| Selection |
++++++++++
# CKC obedience rule changes, 2012



## petpeeve (Jun 10, 2010)

As some of you may know, the CKC has decided to implement numerous OB rule changes, effective Jan 1 2012. This hasn't been set in stone .. yet, .. but is fully expected to pass without opposition or further delay.

There are many changes, but the most prominent ones are as follows:

Novice SFE will now be performed off-leash.

Novice Intermediate will no longer have an honour excercise.

Open "B" will vary the order of the excercises.

Utility will be split into two classes "A", and "B". The "B" class will vary the order of the excercises. Scent articles with any number will now be acceptable, as opposed to the previous requirement of being numbered 1 through 6.

In addition, there are some amendments / deletions to the wording regarding whether 'trainers' are eligible in certain classes etc., clarification of definitions regarding venues and show precincts etc., use of certain collars within those venues etc., stewards will not touch scent articles, dumbells or articles will not be left on table but rather will be given to steward upon entry to ring, and must be removed from stewards table immediately upon exit from ring, .... etc etc ..... There are other changes that I'm probably overlooking at the moment, relatively minor in nature, that will be implemented as well. 

Most of these changes will bring the new CKC format much closer in line to the current AKC format, with some slight differences remaining. ie: seek back rather than directed retrieve, duration of stays, etc.

New rule books will be available on Dec 1, I believe. Information will also be available via CKC website as of Dec 1. The amendments are waiting for final approval by the board, but all changes are fully expected to pass. 

All in all, I believe the changes are for the better, at least from my own personal perpective, I'm looking forward to them. Also looking forward to the side-benefit of seeing more AKC competitors making the journey into Canada for CKC titles , maybe even achieving the highly-coveted Canadian GMOTCh .... hopefully. 



Best of luck to everyone, under the new rules.


----------



## ~Flying Coolie~ (Oct 22, 2011)

I had heard... they had implemented the rule that dogs are allowed to wear sweaters/coats while doing obedience... Have you heard this???


----------



## Dekka (Mar 20, 2010)
++++++++++
[Items from a dataset]
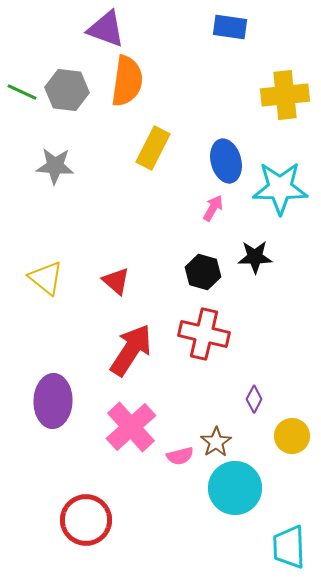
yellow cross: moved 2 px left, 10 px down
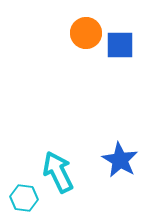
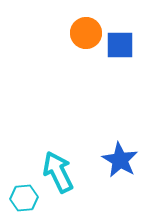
cyan hexagon: rotated 12 degrees counterclockwise
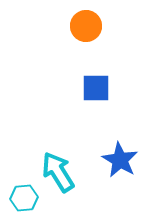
orange circle: moved 7 px up
blue square: moved 24 px left, 43 px down
cyan arrow: rotated 6 degrees counterclockwise
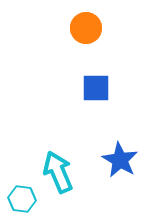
orange circle: moved 2 px down
cyan arrow: rotated 9 degrees clockwise
cyan hexagon: moved 2 px left, 1 px down; rotated 12 degrees clockwise
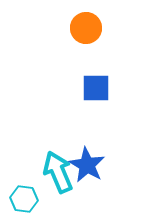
blue star: moved 33 px left, 5 px down
cyan hexagon: moved 2 px right
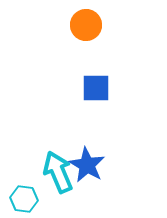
orange circle: moved 3 px up
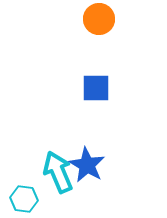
orange circle: moved 13 px right, 6 px up
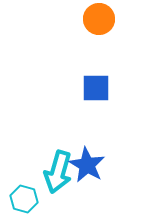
cyan arrow: rotated 141 degrees counterclockwise
cyan hexagon: rotated 8 degrees clockwise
++++++++++
| Required work |
**a)** Decide whether each statement agrees with the thread on CKC obedience rule changes: (i) Under the new rules, Novice SFE is done on leash. (ii) Utility is to be divided into two classes. (iii) Scent articles must still carry the numbers 1 through 6. Answer yes or no for each, and quote the words of the thread that settle it.
**b)** Write what comes next in the thread on CKC obedience rule changes, picking up after its last line.

| Responses to the exercise |
**a)**
(i) No: "Novice SFE will now be performed off-leash."
(ii) Yes: "Utility will be split into two classes "A", and "B"."
(iii) No: "Scent articles with any number will now be acceptable, as opposed to the previous requirement of being numbered 1 through 6."

**b)**
I don't do CKC but NAMBR (or at least I did when I wasn't a poor student lol) I hope NAMBR follows through. We already had the off leash SFE. But changing up the order of open might help when I eventually go back to get the one leg we need lol. I have a JRT who brings the dumbell back just fine after RotF, but knows its going away after the RotH. He loves retrieving (which is funny he showed zero interested till I trained him, specifically for obedience). Even though in correction matches I have varied what we do, he still tried handing the dumbell to different people... the judge, the ring steward after the RofH. I think the changes are good.


----------



## petpeeve (Jun 10, 2010)

~Flying ******~ said:


> I had heard... they had implemented the rule that dogs are allowed to wear sweaters/coats while doing obedience... Have you heard this???


Ya, I don't really know what's up with that one. Not my most favourite change. I suspect it has to do with short-coated breeds (Chinese Crested etc) during the stays. My understanding was that the council members had to make compromises to suit competitors nation-wide, in all climates, so maybe that's it. However, I feel it may give some an unfair advantage (ie: thundershirts), which would be somewhat the same as doping your dog IMO. Whatever. 

.... I did hear that no 'advertising' or brand symbols etc will be permitted; plain shirts / sweaters only.


----------



## petpeeve (Jun 10, 2010)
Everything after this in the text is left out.